1. You can use the linear regression model. The featuresCol is the features field
generated before. labelCol is preset to label. In this example, you need to set
labelCol to TripTime.
linreg labelCol=TripTime featuresCol=features -i freeway_10_training -o
freeway_10_model
2. By using testing and setting labelCol to TripTime, you can use some preset
outcomes of the evaluation.
testing freeway_10_model labelCol=TripTime task=reg -i freeway_10_testing -o
freewayreport_10
3. Use apply to acquire the predicted outcome.
apply freeway_10_model -i freeway_10_testing -o freewayPrediction_10
4. Use the scatter diagram to check the RegScat
RegScat -i freewayPrediction -l TripTime
5.
6. Use the histogram to check the RegBar
RegBar -i freewayPrediction -n 15 -s 500 -l TripTime
3.3 Example for clustering algorithm
Data introduction
In this example, we use the driving behavior data. We use the mileage and
average speed as the reference for car premium. We want to determine the car
premium based on these indicators. Therefore, we grade the car premium and the
higher the grade, the driver drives more safely. We want to divide the data of
driving behavior into 10 groups.
We build the model by calculation. We need to fill in 0 for the Chinese characters
and the missing or empty part of the data or encode them into numbers. In this
example, we don’t use those fields.
Data preparation
Functions for Data preparation are under development. We have organized the
data and uploaded it to HDFS. We need to define features (such as the average speed)
when building the regression model. Therefore, we organize data fields as seen the
diagram below.
The red frame indicates the feature items (12 in total).
Finally, we will generate a file for training models and viewing the actual clustering
result (testing).
Before training models, we suggest defining the data format and saving it as
spark parameter packets. This would speed up the calculation. To convert the data into
the parameter packet, we mostly use cast. The following is the way to use the
command.
%run
cast -i Train.csv -f header=true schema=features:vec[12] -o training
-i: We input our data after the command.
-f: It is used to set the data format. We have fields in the data; therefore, we set the
header to true. If not, we don’t need to set the header. ”schema” is primarily used to
indicate which part in the data belongs to features. For the example above, the first 12
are features and their type is vec.
Build models and output results
We use the common “kmeans” as an example.

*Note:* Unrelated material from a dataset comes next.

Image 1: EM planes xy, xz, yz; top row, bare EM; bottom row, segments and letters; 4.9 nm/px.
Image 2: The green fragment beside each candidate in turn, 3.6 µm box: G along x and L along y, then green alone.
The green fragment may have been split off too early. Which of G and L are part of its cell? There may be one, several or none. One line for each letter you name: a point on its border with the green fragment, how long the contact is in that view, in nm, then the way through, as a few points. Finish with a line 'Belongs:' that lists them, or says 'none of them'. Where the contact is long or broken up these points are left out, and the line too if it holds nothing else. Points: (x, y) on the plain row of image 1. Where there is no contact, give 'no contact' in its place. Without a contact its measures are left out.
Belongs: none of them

If we want to lookup the way to use this algorithm, we just need to add ? with kmeans
to lookup their parameters and instructions.
In this example, we use the following command to train models:
%run
kmeans k=10 -i [Data Path to be Input] -o [Model Name]
-k: indicates the number of groups we divide.
-i: indicates the data path for input.
-o: indicates the model name for output.
Next we’re going to see which group our data is divided into. We just need to adopt
the testing method to transfer the data to the model.
%run
apply [Model Name] -i [Data Path to be Input] -o [Name of the Result to be Output]
-i: indicates the data path for input.
-o: indicates the result name for output.
If we want to see the output results, we can use the previous Read command.